Possible Meeting for Agnostic Club Tomorrow
The club, whose members identify mostly as indecisive Christians, does not appear to have any mission statement. When asked about what the Agnostic Club actually does at Queens, Simmonds said that’s something they’ll decide at the meeting tomorrow, if a meeting is held. “There are some very good arguments for having a meeting, and I think a meeting could definitely happen, but the question is really, do we know for sure that we want to hold a meeting? What would happen if there is no meeting? Would that really change much?”
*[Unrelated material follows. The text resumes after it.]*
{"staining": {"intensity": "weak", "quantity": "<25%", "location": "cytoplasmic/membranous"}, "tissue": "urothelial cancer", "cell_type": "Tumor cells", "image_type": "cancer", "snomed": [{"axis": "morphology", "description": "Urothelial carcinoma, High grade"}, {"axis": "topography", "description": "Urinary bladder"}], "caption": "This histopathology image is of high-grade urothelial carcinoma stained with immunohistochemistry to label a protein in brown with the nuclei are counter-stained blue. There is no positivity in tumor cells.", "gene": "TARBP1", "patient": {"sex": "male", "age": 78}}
Simmonds mentioned during her announcement that there will be snacks and drinks served at the potential meeting for all who attend. However, she cautioned those with nut allergies to be cautious, because the majority of the snacks may or may not have come into contact with peanuts. In our discussion about the event, she said “We like to be accommodating of all people at these meetings, because we never know who’s going to walk in the door. Sure, we have RSVPs and such, but it’s like, you don’t know for certain what’s going to happen until it actually does. So we try to play all options, and make sure that we’re open to everything. If we have a meeting tomorrow, we want to make sure we’re prepared for any possibility.”
Simmonds, a third year ArtSci student who has yet to declare her major, has been president of the club since she formed it in her first year. She cites her desire to find people who shared her possible beliefs as the motivating factor behind starting the Agnostic Club, as well as an interest in learning more about people’s worldviews. She recommends to everyone that they come out to the meeting tomorrow, if the club decides to host one.
In other theological news, the Queen’s Atheist Society will definitely not be hosting a meeting tomorrow, while the Hindu Fellowship of Queen’s will be hosting multiple confusing meetings at the same time.